You are an agent that [does X].

Process:
1. [Step 1]
2. [Step 2]

Output: [What to provide]

Frontmatter Fields Summary

Field Required Format Example
name Yes lowercase-hyphens code-reviewer
description Yes Text + examples Use when... ...
model Yes inherit/sonnet/opus/haiku inherit
color Yes Color name blue
tools No Comma-separated tool names Read, Grep

Note: Agents use tools to restrict tool access. Skills use allowed-tools for the same purpose.
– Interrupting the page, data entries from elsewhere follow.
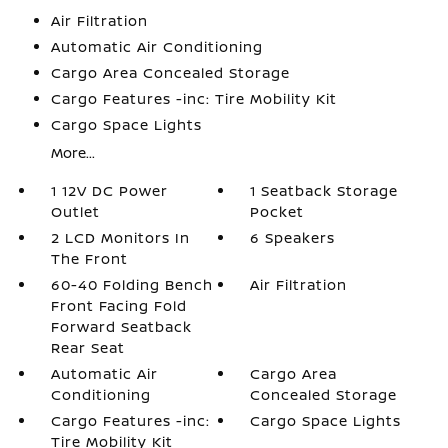
Air Filtration
Automatic Air Conditioning
Cargo Area Concealed Storage
Cargo Features -inc: Tire Mobility Kit
Cargo Space Lights
More...
1 12V DC Power
1 Seatback Storage
Outlet
Pocket
2 LCD Monitors In
6 Speakers
The Front
60-40 Folding Bench
Air Filtration
Front Facing Fold
Forward Seatback
Rear Seat
Automatic Air
Cargo Area
Conditioning
Concealed Storage
Cargo Features -inc:
Cargo Space Lights
Tire Mobility Kit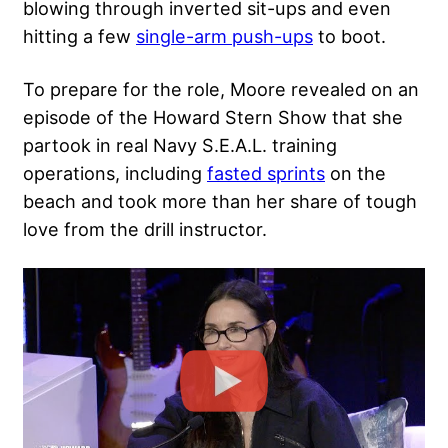
blowing through inverted sit-ups and even
hitting a few
single-arm push-ups
to boot.
To prepare for the role, Moore revealed on an
episode of the Howard Stern Show that she
partook in real Navy S.E.A.L. training
operations, including
fasted sprints
on the
beach and took more than her share of tough
love from the drill instructor.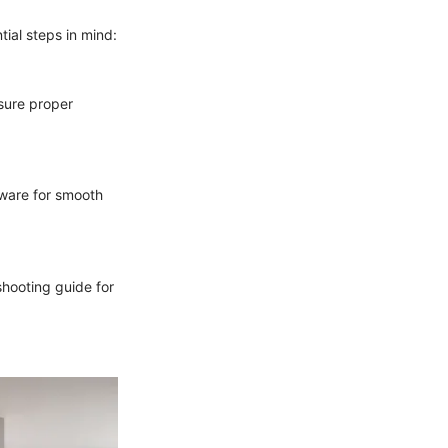
ial steps in mind:
nsure proper
dware for smooth
shooting guide for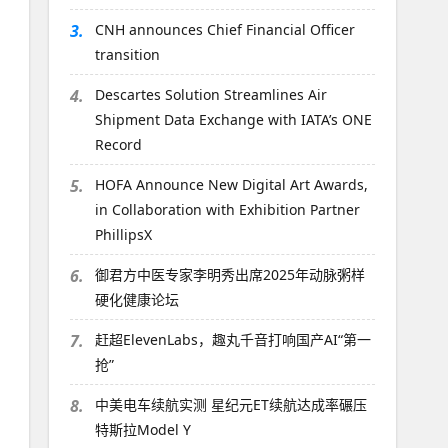
3.
CNH announces Chief Financial Officer
transition
4.
Descartes Solution Streamlines Air
Shipment Data Exchange with IATA’s ONE
Record
5.
HOFA Announce New Digital Art Awards,
in Collaboration with Exhibition Partner
PhillipsX
6.
御君方中医专家李明秀出席2025年动脉粥样
硬化健康论坛
7.
赶超ElevenLabs，趣丸千音打响国产AI“第一
抢”
8.
中美电车续航实测 星纪元ET续航达成率碾压
特斯拉Model Y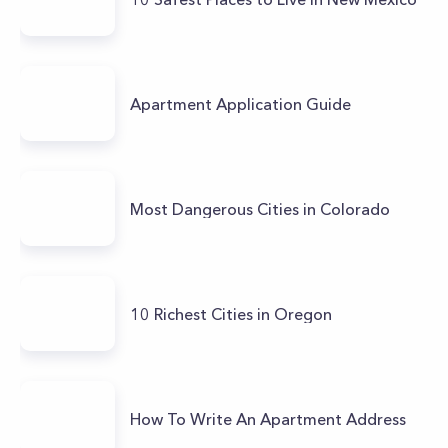
Apartment Application Guide
Most Dangerous Cities in Colorado
10 Richest Cities in Oregon
How To Write An Apartment Address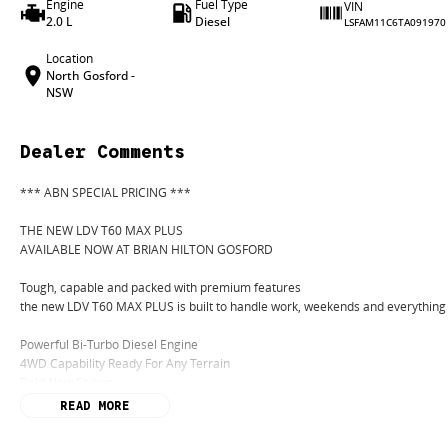
Engine
Fuel Type
VIN
2.0 L
Diesel
LSFAM11C6TA091970
Location
North Gosford -
NSW
Dealer Comments
*** ABN SPECIAL PRICING ***
THE NEW LDV T60 MAX PLUS
AVAILABLE NOW AT BRIAN HILTON GOSFORD
Tough, capable and packed with premium features
the new LDV T60 MAX PLUS is built to handle work, weekends and everything
Powerful Bi-Turbo Diesel Engine
4WD Capability Ready For Any Terrain
Bold New Styling
Premium Interior Comfort
READ MORE
Apple CarPlay & Android Auto
Advanced Safety Technology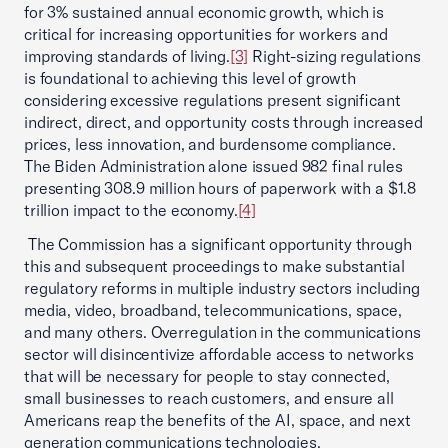
for 3% sustained annual economic growth, which is
critical for increasing opportunities for workers and
improving standards of living.
[3]
Right-sizing regulations
is foundational to achieving this level of growth
considering excessive regulations present significant
indirect, direct, and opportunity costs through increased
prices, less innovation, and burdensome compliance.
The Biden Administration alone issued 982 final rules
presenting 308.9 million hours of paperwork with a $1.8
trillion impact to the economy.
[4]
The Commission has a significant opportunity through
this and subsequent proceedings to make substantial
regulatory reforms in multiple industry sectors including
media, video, broadband, telecommunications, space,
and many others. Overregulation in the communications
sector will disincentivize affordable access to networks
that will be necessary for people to stay connected,
small businesses to reach customers, and ensure all
Americans reap the benefits of the AI, space, and next
generation communications technologies.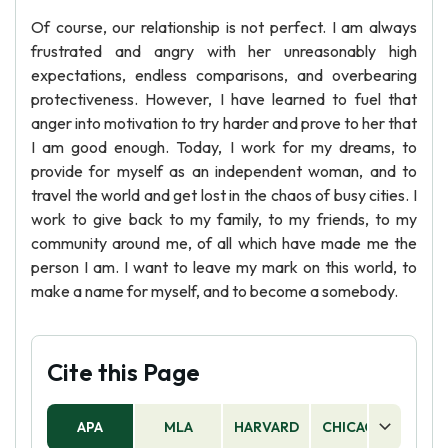
Of course, our relationship is not perfect. I am always
frustrated and angry with her unreasonably high
expectations, endless comparisons, and overbearing
protectiveness. However, I have learned to fuel that
anger into motivation to try harder and prove to her that
I am good enough. Today, I work for my dreams, to
provide for myself as an independent woman, and to
travel the world and get lost in the chaos of busy cities. I
work to give back to my family, to my friends, to my
community around me, of all which have made me the
person I am. I want to leave my mark on this world, to
make a name for myself, and to become a somebody.
Cite this Page
APA
MLA
HARVARD
CHICAGO
AS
The field names differ between component types.

Best Practices

DO:

  • ✅ Include 2-4 concrete examples in description
  • ✅ Write specific triggering conditions
  • ✅ Use inherit for model unless specific need
  • ✅ Choose appropriate tools (least privilege)
  • ✅ Write clear, structured system prompts
  • ✅ Test agent triggering thoroughly

DON'T:

  • ❌ Use generic descriptions without examples
  • ❌ Omit triggering conditions
  • ❌ Give all agents same color
  • ❌ Grant unnecessary tool access
  • ❌ Write vague system prompts
  • ❌ Skip testing

Additional Resources

Reference Files

For detailed guidance, consult:

  • references/system-prompt-design.md - Four system prompt patterns (Analysis, Generation, Validation, Orchestration) with complete templates and common pitfalls
  • references/triggering-examples.md - Example block anatomy, four example types, template library, and debugging guide
  • references/agent-creation-system-prompt.md - The exact prompt used by Claude Code's agent generation feature with usage patterns

Example Files

Working examples in examples/:

  • agent-creation-prompt.md - AI-assisted agent generation template
  • complete-agent-examples.md - Full agent examples for different use cases

Utility Scripts

Development tools in scripts/:

  • create-agent-skeleton.sh - Generate new agent file from template
  • validate-agent.sh - Validate agent file structure
  • test-agent-trigger.sh - Test if agent triggers correctly

Implementation Workflow

To create an agent for a plugin:

  1. Define agent purpose and triggering conditions
  2. Choose creation method (AI-assisted or manual)
  3. Create agent file using skeleton: ./skills/agent-development/scripts/create-agent-skeleton.sh agent-name agents/
  4. Write frontmatter with all required fields
  5. Write system prompt following best practices
  6. Include 2-4 triggering examples in description
  7. Validate with ./skills/agent-development/scripts/validate-agent.sh agents/your-agent.md
  8. Test triggering with real scenarios
  9. Document agent in plugin README

Focus on clear triggering conditions and comprehensive system prompts for autonomous operation.